==== EXERCISE PASSAGE ====

I used a recipe > http://www.foodnetwork.com/food/cda/recipe_print/0...
Followed it exact I stired for a good 30 minutes. It got a lil thicker and so I thought it was enough and I poured it into the pan. Woke up this morning and its not set enough to eat. Can I save it from this answer I found from another site? > " Fudge that is too soft retains its unfortunate texture even after having been refrigerated or allowed to set for long periods of time. It will be sticky, difficult to cut, and will not hold its shape very well. Fudge usually behaves this way for one of two reasons: either it was not cooked to a high enough temperature (due to oversight or a faulty candy thermometer) or it was not beaten enough during the beating phase. Soft fudge can often be saved by re-cooking and re-beating it. Simply scrape the fudge back into a saucepan and add 1.5 cups of water. Place it over low heat and stir until the fudge has dissolved and is blended with the water. Increase the heat to medium and bring it to a boil, washing down the sides of the pan frequently with a wet pastry brush to prevent sugar crystals. Cook it to the proper temperature specified in the recipe, and carefully taste the mixture--you might want to add more flavoring, as the old flavor will be diluted. Once it reaches the proper temperature you can follow the instructions for cooling and beating the fudge as before. During the beating, remember that you want the fudge to lose some of its gloss and thicken noticeably before you pour it into the pan. "

====

WORK INSTRUCTION 1
Update the listing by changing "Youtube" to "Vimeo" and leaving everything else as it is. Begin at the start of the listing, stop after the line that has "自古以來媽媽們坐月子的地方就是在自己家裡而不是月子中心！因", and don't include the pictures.
The listing has no connection to the fudge text.

==== MATERIALS PROVIDED ====

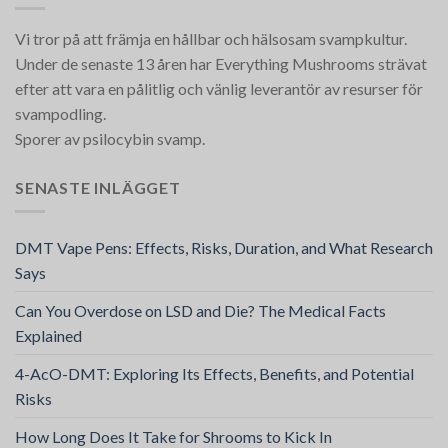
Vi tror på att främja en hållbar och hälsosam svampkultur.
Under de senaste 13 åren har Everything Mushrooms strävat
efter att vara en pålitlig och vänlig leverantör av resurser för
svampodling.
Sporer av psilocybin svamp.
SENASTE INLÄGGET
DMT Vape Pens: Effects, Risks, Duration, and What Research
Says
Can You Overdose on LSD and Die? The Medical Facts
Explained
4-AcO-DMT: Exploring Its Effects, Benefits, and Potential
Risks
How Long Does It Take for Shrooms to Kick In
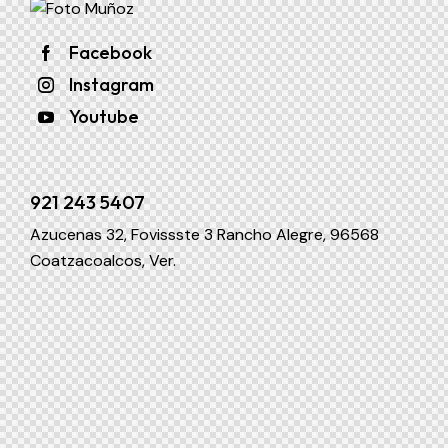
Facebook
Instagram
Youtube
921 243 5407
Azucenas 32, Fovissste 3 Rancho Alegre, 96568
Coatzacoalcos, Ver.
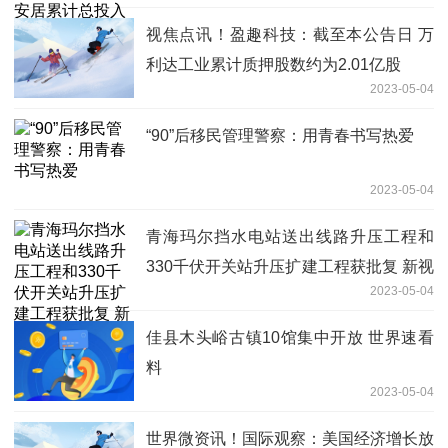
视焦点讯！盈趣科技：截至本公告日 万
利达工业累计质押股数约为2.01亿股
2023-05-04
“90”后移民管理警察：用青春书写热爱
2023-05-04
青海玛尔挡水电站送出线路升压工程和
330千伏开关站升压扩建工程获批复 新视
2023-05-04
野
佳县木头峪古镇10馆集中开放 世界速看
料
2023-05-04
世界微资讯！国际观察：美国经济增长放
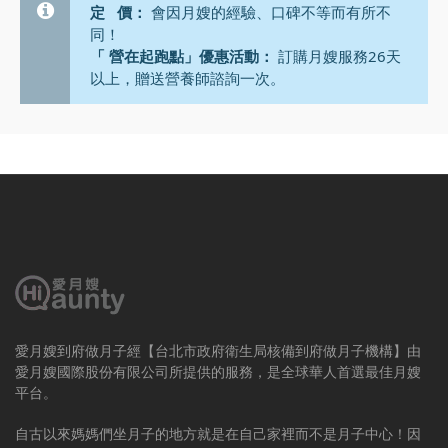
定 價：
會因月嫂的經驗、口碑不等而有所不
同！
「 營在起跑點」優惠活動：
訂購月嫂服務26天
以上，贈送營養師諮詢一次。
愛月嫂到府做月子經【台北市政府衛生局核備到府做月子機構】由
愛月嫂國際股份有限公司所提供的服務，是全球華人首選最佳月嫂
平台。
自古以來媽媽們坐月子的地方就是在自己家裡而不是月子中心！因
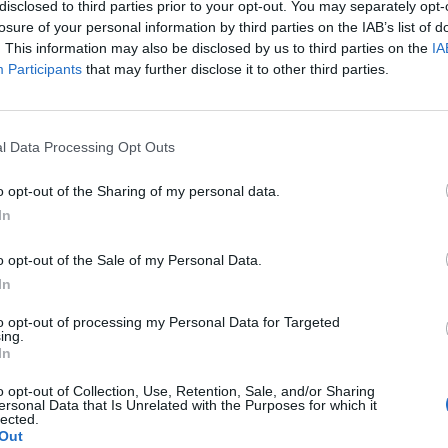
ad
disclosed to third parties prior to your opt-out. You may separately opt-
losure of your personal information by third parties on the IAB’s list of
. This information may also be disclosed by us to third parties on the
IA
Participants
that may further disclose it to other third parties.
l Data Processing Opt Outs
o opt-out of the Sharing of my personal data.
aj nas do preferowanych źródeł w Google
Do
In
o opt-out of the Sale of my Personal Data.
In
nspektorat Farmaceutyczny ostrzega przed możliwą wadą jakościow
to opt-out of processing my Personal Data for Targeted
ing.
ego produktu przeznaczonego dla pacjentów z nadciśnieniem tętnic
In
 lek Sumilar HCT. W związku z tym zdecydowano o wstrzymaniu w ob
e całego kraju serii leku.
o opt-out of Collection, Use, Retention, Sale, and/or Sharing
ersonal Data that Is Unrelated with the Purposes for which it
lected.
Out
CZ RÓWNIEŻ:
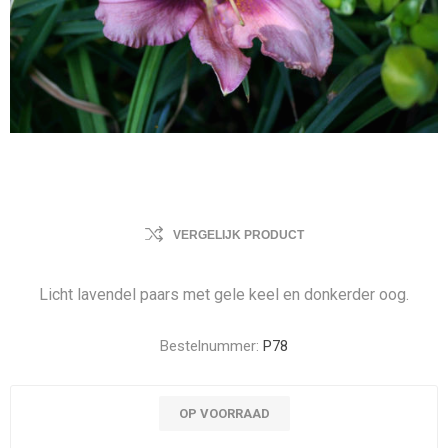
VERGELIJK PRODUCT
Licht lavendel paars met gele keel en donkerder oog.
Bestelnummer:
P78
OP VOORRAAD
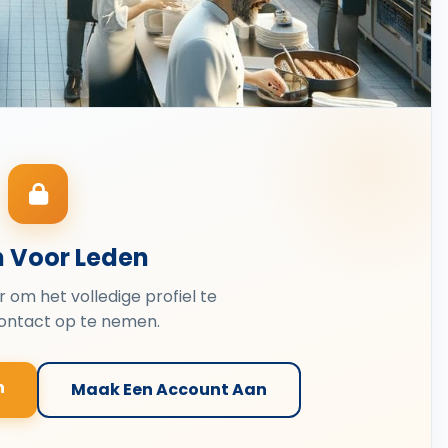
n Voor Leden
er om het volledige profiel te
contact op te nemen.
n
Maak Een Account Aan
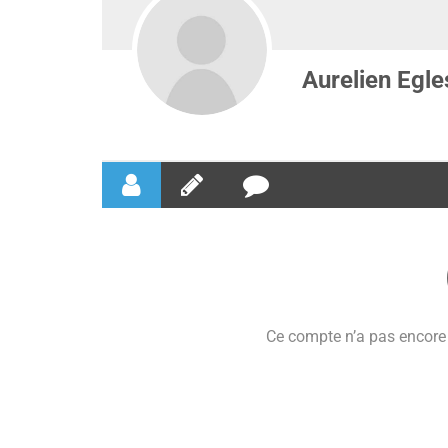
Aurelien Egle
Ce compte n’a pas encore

====

WORK INSTRUCTION 2
Copy out the fudge text word for word.

RESPONSE AREA 1
Vi tror på att främja en hållbar och hälsosam svampkultur.
Under de senaste 13 åren har Everything Mushrooms strävat
efter att vara en pålitlig och vänlig leverantör av resurser för
svampodling.
Sporer av psilocybin svamp.
SENASTE INLÄGGET
DMT Vape Pens: Effects, Risks, Duration, and What Research
Says
Can You Overdose on LSD and Die? The Medical Facts
Explained
4-AcO-DMT: Exploring Its Effects, Benefits, and Potential
Risks
How Long Does It Take for Shrooms to Kick In
Facebook
Instagram
Vimeo
921 243 5407
Azucenas 32, Fovissste 3 Rancho Alegre, 96568
Coatzacoalcos, Ver.
视焦点讯！盈趣科技：截至本公告日 万
利达工业累计质押股数约为2.01亿股
2023-05-04
“90”后移民管理警察：用青春书写热爱
2023-05-04
青海玛尔挡水电站送出线路升压工程和
330千伏开关站升压扩建工程获批复 新视
2023-05-04
野
佳县木头峪古镇10馆集中开放 世界速看
料
2023-05-04
世界微资讯！国际观察：美国经济增长放
定 價：
會因月嫂的經驗、口碑不等而有所不
同！
「 營在起跑點」優惠活動：
訂購月嫂服務26天
以上，贈送營養師諮詢一次。
愛月嫂到府做月子經【台北市政府衛生局核備到府做月子機構】由
愛月嫂國際股份有限公司所提供的服務，是全球華人首選最佳月嫂
平台。
自古以來媽媽們坐月子的地方就是在自己家裡而不是月子中心！因

RESPONSE AREA 2
I used a recipe > http://www.foodnetwork.com/food/cda/recipe_print/0...
Followed it exact I stired for a good 30 minutes. It got a lil thicker and so I thought it was enough and I poured it into the pan. Woke up this morning and its not set enough to eat. Can I save it from this answer I found from another site? > " Fudge that is too soft retains its unfortunate texture even after having been refrigerated or allowed to set for long periods of time. It will be sticky, difficult to cut, and will not hold its shape very well. Fudge usually behaves this way for one of two reasons: either it was not cooked to a high enough temperature (due to oversight or a faulty candy thermometer) or it was not beaten enough during the beating phase. Soft fudge can often be saved by re-cooking and re-beating it. Simply scrape the fudge back into a saucepan and add 1.5 cups of water. Place it over low heat and stir until the fudge has dissolved and is blended with the water. Increase the heat to medium and bring it to a boil, washing down the sides of the pan frequently with a wet pastry brush to prevent sugar crystals. Cook it to the proper temperature specified in the recipe, and carefully taste the mixture--you might want to add more flavoring, as the old flavor will be diluted. Once it reaches the proper temperature you can follow the instructions for cooling and beating the fudge as before. During the beating, remember that you want the fudge to lose some of its gloss and thicken noticeably before you pour it into the pan. "